Work instructions: The data below is to be transcribed word for word; pictures are to be excluded.

Dataset entries:
=== Begin Enclosure ===

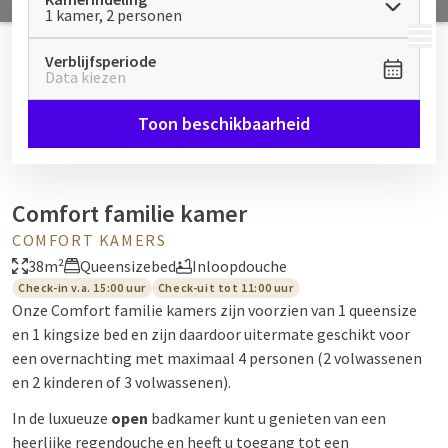
1 kamer, 2 personen
MENU
Verblijfsperiode
Data kiezen
Toon beschikbaarheid
Comfort familie kamer
COMFORT KAMERS
38m²
Queensizebed
Inloopdouche
Check-in v.a. 15:00 uur
Check-uit tot 11:00 uur
Onze Comfort familie kamers zijn voorzien van 1 queensize
en 1 kingsize bed en zijn daardoor uitermate geschikt voor
een overnachting met maximaal 4 personen (2 volwassenen
en 2 kinderen of 3 volwassenen).
In de luxueuze
open
badkamer kunt u genieten van een
heerlijke regendouche en heeft u toegang tot een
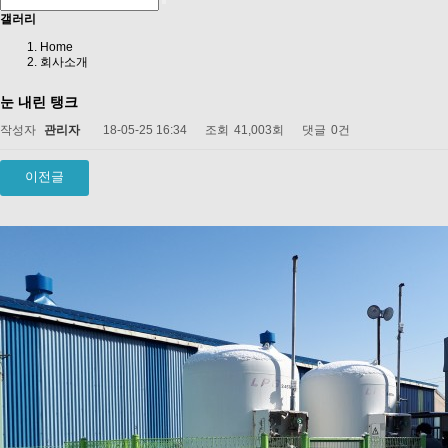
갤러리
Home
회사소개
눈 내린 탱크
작성자
관리자
18-05-25 16:34
조회
41,003회
댓글
0건
이전글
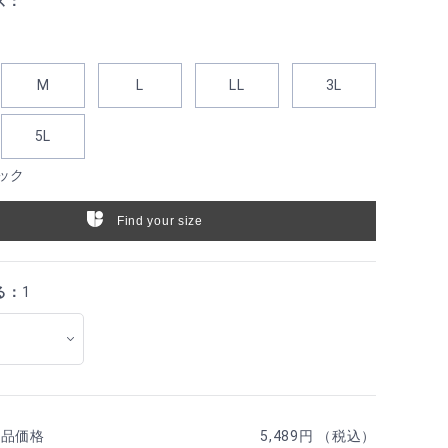
ズ：
M
L
LL
3L
5L
ック
Find your size
る：
1
商品価格
5,489円 （税込）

=== End Enclosure ===

Response:
1 kamer, 2 personen
MENU
Verblijfsperiode
Data kiezen
Toon beschikbaarheid
Comfort familie kamer
COMFORT KAMERS
38m²
Queensizebed
Inloopdouche
Check-in v.a. 15:00 uur
Check-uit tot 11:00 uur
Onze Comfort familie kamers zijn voorzien van 1 queensize
en 1 kingsize bed en zijn daardoor uitermate geschikt voor
een overnachting met maximaal 4 personen (2 volwassenen
en 2 kinderen of 3 volwassenen).
In de luxueuze
open
badkamer kunt u genieten van een
heerlijke regendouche en heeft u toegang tot een
갤러리
Home
회사소개
눈 내린 탱크
작성자
관리자
18-05-25 16:34
조회
41,003회
댓글
0건
이전글
ズ：
M
L
LL
3L
5L
ック
Find your size
る：
1
商品価格
5,489円 （税込）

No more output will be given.